她試著揣摩,努力想些周全的話。可是她并不了解眼前這個男人。

莫遲雨教育她“忠君”,卻沒告訴過她“忠君”究竟需不需要“技巧”——墨煙心里認為其實是需要的。

“督主身體尚可。除了早晚偶爾害頭風,并無其他不適。”

“常霖這頭痛也是久病了,秋冬更加厲害。你要多勸他早些歇息。若是病癥有加重,你可以直接去御藥房請大夫,朕準了。”

“謝陛下恩典。”

“最近京察之事、寧王叛亂之事、錦衣衛調動之事,處處要他上心……你們可一定要多多幫襯。”

“是。卑臣明白。”

“常霖這個人沒有任何毛病,只有一點兒不大好,他很孤僻。”

這難道不是一個優點嗎?

墨煙不無嘲諷之意地想:在帝王眼里,莫遲雨的這一脾性無疑是優點。

“督主為陛下鞠躬盡瘁,不會覺得孤獨寂寥。”墨煙都有些不相信自己還能說出這樣的話。看來自己的潛力不可小覷。

安慶帝笑了笑,沒再說什么。

墨煙陪他走到黃瓦東門,皇帝又說想去內東廠看看,于是墨煙只好又陪他去了內東廠閑逛。這段路程可不算近。總算,他看起來困乏了,于是擺駕回了內城。

這一來一去,眼見著太陽竟已西斜。

她有些不確定莫遲雨是否已經離開,但她還是決定去司禮監。她到司禮監的時候,眾人正在收拾桌上如雪片般的紙張,陸陸續續離開,墨煙意識到莫遲雨是在等她。

這就足以令墨煙心中涌起一種暖和的感覺。

“圣上問了你什么?”莫遲雨問。

“皇上問我樂平王最近在和什么女人廝混。

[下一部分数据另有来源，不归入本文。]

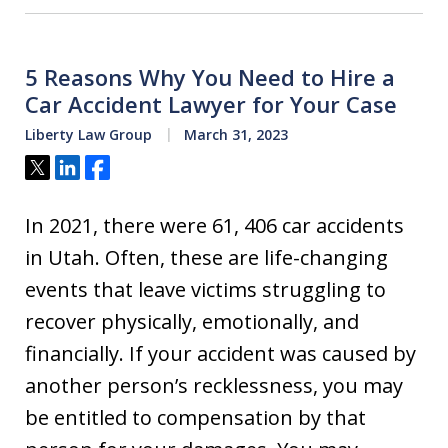
5 Reasons Why You Need to Hire a
Car Accident Lawyer for Your Case
Liberty Law Group
March 31, 2023
Tweet
Share
Share
In 2021, there were 61, 406 car accidents
in Utah. Often, these are life-changing
events that leave victims struggling to
recover physically, emotionally, and
financially. If your accident was caused by
another person’s recklessness, you may
be entitled to compensation by that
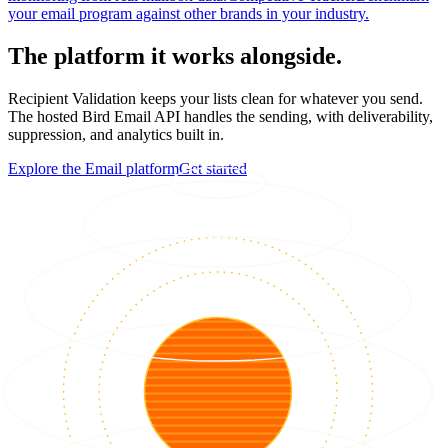
your email program against other brands in your industry.
The platform it works alongside.
Recipient Validation keeps your lists clean for whatever you send.
The hosted Bird Email API handles the sending, with deliverability,
suppression, and analytics built in.
Explore the Email platform
Get started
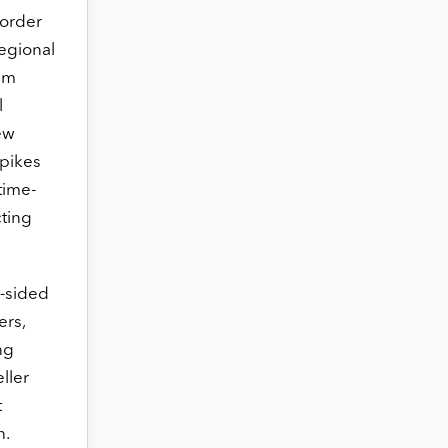
 order
regional
tem
l
ew
spikes
time-
cting
-sided
ers,
ng
ller
t
h.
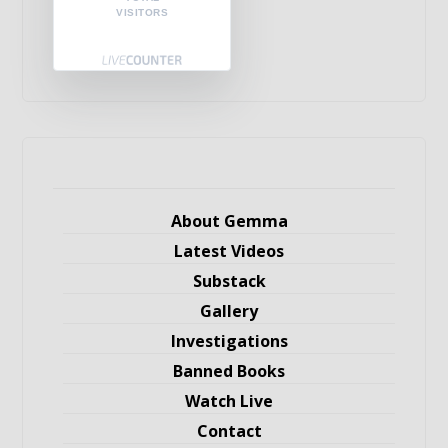
VISITORS
About Gemma
Latest Videos
Substack
Gallery
Investigations
Banned Books
Watch Live
Contact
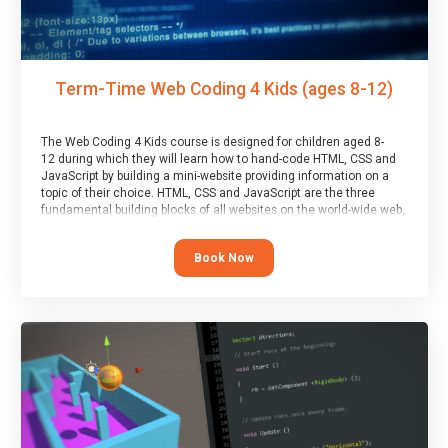
Term-Time Web Coding 4 Kids (ages 8-12)
The Web Coding 4 Kids course is designed for children aged 8-
12 during which they will learn how to hand-code HTML, CSS and
JavaScript by building a mini-website providing information on a
topic of their choice. HTML, CSS and JavaScript are the three
fundamental building blocks of all websites on the world-wide web,
and this course covers these core fundamentals.
Book Now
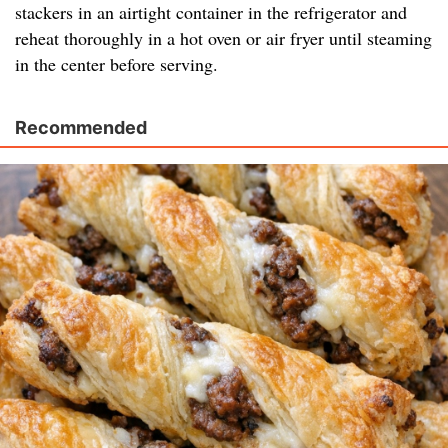
stackers in an airtight container in the refrigerator and
reheat thoroughly in a hot oven or air fryer until steaming
in the center before serving.
Recommended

”墨煙不假思索地如實回答。

然而,話一出口,墨煙隨即便注意到了莫遲雨古怪的眼神。

莫遲雨的表情有意凝固在一個似笑非笑的古怪弧度。

“你怎么回答?”

墨煙決定把事情說得更清楚:“樂平王提出去皇陵祭祖,在永福寺小住清修。皇上覺得他這樣做像是鬼迷了心竅,所以猜測是不是有什么緣由。我當然只能回答‘不清楚’。”

“我倒是聽說了這件事,不過不知曉其中細節。”莫遲雨忽然眉心一簇,好似有所恍悟,他側過頭看向墨煙,“這主意,莫非真是你提的?”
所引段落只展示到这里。